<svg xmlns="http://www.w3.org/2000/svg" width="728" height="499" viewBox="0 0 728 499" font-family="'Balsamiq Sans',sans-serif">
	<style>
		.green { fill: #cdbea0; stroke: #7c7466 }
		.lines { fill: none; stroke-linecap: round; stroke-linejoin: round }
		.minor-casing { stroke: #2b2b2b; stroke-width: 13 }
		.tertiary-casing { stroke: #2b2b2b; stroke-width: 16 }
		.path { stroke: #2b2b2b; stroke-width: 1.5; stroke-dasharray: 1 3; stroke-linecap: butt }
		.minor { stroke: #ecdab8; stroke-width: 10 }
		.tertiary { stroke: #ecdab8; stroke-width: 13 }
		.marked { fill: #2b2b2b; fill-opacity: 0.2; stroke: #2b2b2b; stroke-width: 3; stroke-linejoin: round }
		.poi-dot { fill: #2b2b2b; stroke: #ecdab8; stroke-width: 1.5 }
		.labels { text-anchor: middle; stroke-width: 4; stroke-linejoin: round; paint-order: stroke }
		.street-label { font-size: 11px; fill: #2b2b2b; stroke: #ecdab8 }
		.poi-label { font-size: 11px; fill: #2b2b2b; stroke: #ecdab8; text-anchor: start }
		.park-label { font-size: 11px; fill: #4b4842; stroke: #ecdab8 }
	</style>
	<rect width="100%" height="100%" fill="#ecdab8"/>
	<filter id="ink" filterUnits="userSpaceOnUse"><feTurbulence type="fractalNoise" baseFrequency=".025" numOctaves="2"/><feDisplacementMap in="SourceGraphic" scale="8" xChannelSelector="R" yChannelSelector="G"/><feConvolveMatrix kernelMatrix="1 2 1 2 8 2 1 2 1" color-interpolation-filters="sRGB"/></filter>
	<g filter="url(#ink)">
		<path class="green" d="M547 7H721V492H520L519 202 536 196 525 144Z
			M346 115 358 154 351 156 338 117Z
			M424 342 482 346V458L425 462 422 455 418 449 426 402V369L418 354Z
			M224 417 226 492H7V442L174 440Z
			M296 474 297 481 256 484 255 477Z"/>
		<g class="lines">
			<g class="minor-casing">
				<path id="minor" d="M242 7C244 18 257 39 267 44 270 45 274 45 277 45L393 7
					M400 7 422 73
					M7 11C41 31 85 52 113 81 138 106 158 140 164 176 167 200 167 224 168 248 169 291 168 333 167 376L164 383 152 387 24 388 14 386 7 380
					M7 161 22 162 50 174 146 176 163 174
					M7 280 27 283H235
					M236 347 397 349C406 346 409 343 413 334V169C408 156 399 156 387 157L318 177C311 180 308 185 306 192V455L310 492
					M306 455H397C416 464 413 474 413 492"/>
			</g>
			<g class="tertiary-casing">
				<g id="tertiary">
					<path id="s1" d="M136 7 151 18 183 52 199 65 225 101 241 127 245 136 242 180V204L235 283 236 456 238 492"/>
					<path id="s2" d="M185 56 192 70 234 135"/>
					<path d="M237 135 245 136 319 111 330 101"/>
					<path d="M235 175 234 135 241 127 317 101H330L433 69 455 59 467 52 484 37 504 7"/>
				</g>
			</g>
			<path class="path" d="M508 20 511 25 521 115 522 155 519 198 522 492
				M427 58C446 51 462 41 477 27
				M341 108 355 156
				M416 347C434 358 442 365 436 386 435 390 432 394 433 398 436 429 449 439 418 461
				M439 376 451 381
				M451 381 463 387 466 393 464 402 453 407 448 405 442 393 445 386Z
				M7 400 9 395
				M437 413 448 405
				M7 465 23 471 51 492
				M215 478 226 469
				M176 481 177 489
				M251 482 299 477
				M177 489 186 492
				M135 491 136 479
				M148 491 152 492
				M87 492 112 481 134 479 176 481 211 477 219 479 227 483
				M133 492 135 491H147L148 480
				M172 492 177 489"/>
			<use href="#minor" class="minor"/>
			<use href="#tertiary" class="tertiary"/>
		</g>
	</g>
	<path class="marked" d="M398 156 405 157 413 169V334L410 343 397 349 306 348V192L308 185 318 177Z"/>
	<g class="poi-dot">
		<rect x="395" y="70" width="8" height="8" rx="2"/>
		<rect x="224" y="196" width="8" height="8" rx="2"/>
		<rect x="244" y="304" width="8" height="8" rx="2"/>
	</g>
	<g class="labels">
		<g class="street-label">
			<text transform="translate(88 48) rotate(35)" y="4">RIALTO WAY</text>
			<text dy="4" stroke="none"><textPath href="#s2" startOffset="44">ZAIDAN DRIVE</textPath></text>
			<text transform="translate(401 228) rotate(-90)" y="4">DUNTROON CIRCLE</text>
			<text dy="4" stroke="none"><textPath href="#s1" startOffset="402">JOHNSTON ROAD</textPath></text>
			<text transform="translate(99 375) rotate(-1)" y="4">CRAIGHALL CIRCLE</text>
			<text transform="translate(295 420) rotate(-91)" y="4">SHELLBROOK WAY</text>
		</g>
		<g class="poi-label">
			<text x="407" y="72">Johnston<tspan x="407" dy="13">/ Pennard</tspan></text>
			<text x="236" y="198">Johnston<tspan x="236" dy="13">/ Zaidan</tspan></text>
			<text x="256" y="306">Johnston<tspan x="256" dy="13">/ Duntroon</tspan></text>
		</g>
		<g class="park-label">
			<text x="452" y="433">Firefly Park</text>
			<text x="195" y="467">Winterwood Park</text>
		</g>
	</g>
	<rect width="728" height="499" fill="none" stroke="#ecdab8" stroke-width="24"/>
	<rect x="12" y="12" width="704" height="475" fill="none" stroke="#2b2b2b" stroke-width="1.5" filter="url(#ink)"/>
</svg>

————————

**About this task**
Repeat the whole listing verbatim.

**Output**
<svg xmlns="http://www.w3.org/2000/svg" width="728" height="499" viewBox="0 0 728 499" font-family="'Balsamiq Sans',sans-serif">
	<style>
		.green { fill: #cdbea0; stroke: #7c7466 }
		.lines { fill: none; stroke-linecap: round; stroke-linejoin: round }
		.minor-casing { stroke: #2b2b2b; stroke-width: 13 }
		.tertiary-casing { stroke: #2b2b2b; stroke-width: 16 }
		.path { stroke: #2b2b2b; stroke-width: 1.5; stroke-dasharray: 1 3; stroke-linecap: butt }
		.minor { stroke: #ecdab8; stroke-width: 10 }
		.tertiary { stroke: #ecdab8; stroke-width: 13 }
		.marked { fill: #2b2b2b; fill-opacity: 0.2; stroke: #2b2b2b; stroke-width: 3; stroke-linejoin: round }
		.poi-dot { fill: #2b2b2b; stroke: #ecdab8; stroke-width: 1.5 }
		.labels { text-anchor: middle; stroke-width: 4; stroke-linejoin: round; paint-order: stroke }
		.street-label { font-size: 11px; fill: #2b2b2b; stroke: #ecdab8 }
		.poi-label { font-size: 11px; fill: #2b2b2b; stroke: #ecdab8; text-anchor: start }
		.park-label { font-size: 11px; fill: #4b4842; stroke: #ecdab8 }
	</style>
	<rect width="100%" height="100%" fill="#ecdab8"/>
	<filter id="ink" filterUnits="userSpaceOnUse"><feTurbulence type="fractalNoise" baseFrequency=".025" numOctaves="2"/><feDisplacementMap in="SourceGraphic" scale="8" xChannelSelector="R" yChannelSelector="G"/><feConvolveMatrix kernelMatrix="1 2 1 2 8 2 1 2 1" color-interpolation-filters="sRGB"/></filter>
	<g filter="url(#ink)">
		<path class="green" d="M547 7H721V492H520L519 202 536 196 525 144Z
			M346 115 358 154 351 156 338 117Z
			M424 342 482 346V458L425 462 422 455 418 449 426 402V369L418 354Z
			M224 417 226 492H7V442L174 440Z
			M296 474 297 481 256 484 255 477Z"/>
		<g class="lines">
			<g class="minor-casing">
				<path id="minor" d="M242 7C244 18 257 39 267 44 270 45 274 45 277 45L393 7
					M400 7 422 73
					M7 11C41 31 85 52 113 81 138 106 158 140 164 176 167 200 167 224 168 248 169 291 168 333 167 376L164 383 152 387 24 388 14 386 7 380
					M7 161 22 162 50 174 146 176 163 174
					M7 280 27 283H235
					M236 347 397 349C406 346 409 343 413 334V169C408 156 399 156 387 157L318 177C311 180 308 185 306 192V455L310 492
					M306 455H397C416 464 413 474 413 492"/>
			</g>
			<g class="tertiary-casing">
				<g id="tertiary">
					<path id="s1" d="M136 7 151 18 183 52 199 65 225 101 241 127 245 136 242 180V204L235 283 236 456 238 492"/>
					<path id="s2" d="M185 56 192 70 234 135"/>
					<path d="M237 135 245 136 319 111 330 101"/>
					<path d="M235 175 234 135 241 127 317 101H330L433 69 455 59 467 52 484 37 504 7"/>
				</g>
			</g>
			<path class="path" d="M508 20 511 25 521 115 522 155 519 198 522 492
				M427 58C446 51 462 41 477 27
				M341 108 355 156
				M416 347C434 358 442 365 436 386 435 390 432 394 433 398 436 429 449 439 418 461
				M439 376 451 381
				M451 381 463 387 466 393 464 402 453 407 448 405 442 393 445 386Z
				M7 400 9 395
				M437 413 448 405
				M7 465 23 471 51 492
				M215 478 226 469
				M176 481 177 489
				M251 482 299 477
				M177 489 186 492
				M135 491 136 479
				M148 491 152 492
				M87 492 112 481 134 479 176 481 211 477 219 479 227 483
				M133 492 135 491H147L148 480
				M172 492 177 489"/>
			<use href="#minor" class="minor"/>
			<use href="#tertiary" class="tertiary"/>
		</g>
	</g>
	<path class="marked" d="M398 156 405 157 413 169V334L410 343 397 349 306 348V192L308 185 318 177Z"/>
	<g class="poi-dot">
		<rect x="395" y="70" width="8" height="8" rx="2"/>
		<rect x="224" y="196" width="8" height="8" rx="2"/>
		<rect x="244" y="304" width="8" height="8" rx="2"/>
	</g>
	<g class="labels">
		<g class="street-label">
			<text transform="translate(88 48) rotate(35)" y="4">RIALTO WAY</text>
			<text dy="4" stroke="none"><textPath href="#s2" startOffset="44">ZAIDAN DRIVE</textPath></text>
			<text transform="translate(401 228) rotate(-90)" y="4">DUNTROON CIRCLE</text>
			<text dy="4" stroke="none"><textPath href="#s1" startOffset="402">JOHNSTON ROAD</textPath></text>
			<text transform="translate(99 375) rotate(-1)" y="4">CRAIGHALL CIRCLE</text>
			<text transform="translate(295 420) rotate(-91)" y="4">SHELLBROOK WAY</text>
		</g>
		<g class="poi-label">
			<text x="407" y="72">Johnston<tspan x="407" dy="13">/ Pennard</tspan></text>
			<text x="236" y="198">Johnston<tspan x="236" dy="13">/ Zaidan</tspan></text>
			<text x="256" y="306">Johnston<tspan x="256" dy="13">/ Duntroon</tspan></text>
		</g>
		<g class="park-label">
			<text x="452" y="433">Firefly Park</text>
			<text x="195" y="467">Winterwood Park</text>
		</g>
	</g>
	<rect width="728" height="499" fill="none" stroke="#ecdab8" stroke-width="24"/>
	<rect x="12" y="12" width="704" height="475" fill="none" stroke="#2b2b2b" stroke-width="1.5" filter="url(#ink)"/>
</svg>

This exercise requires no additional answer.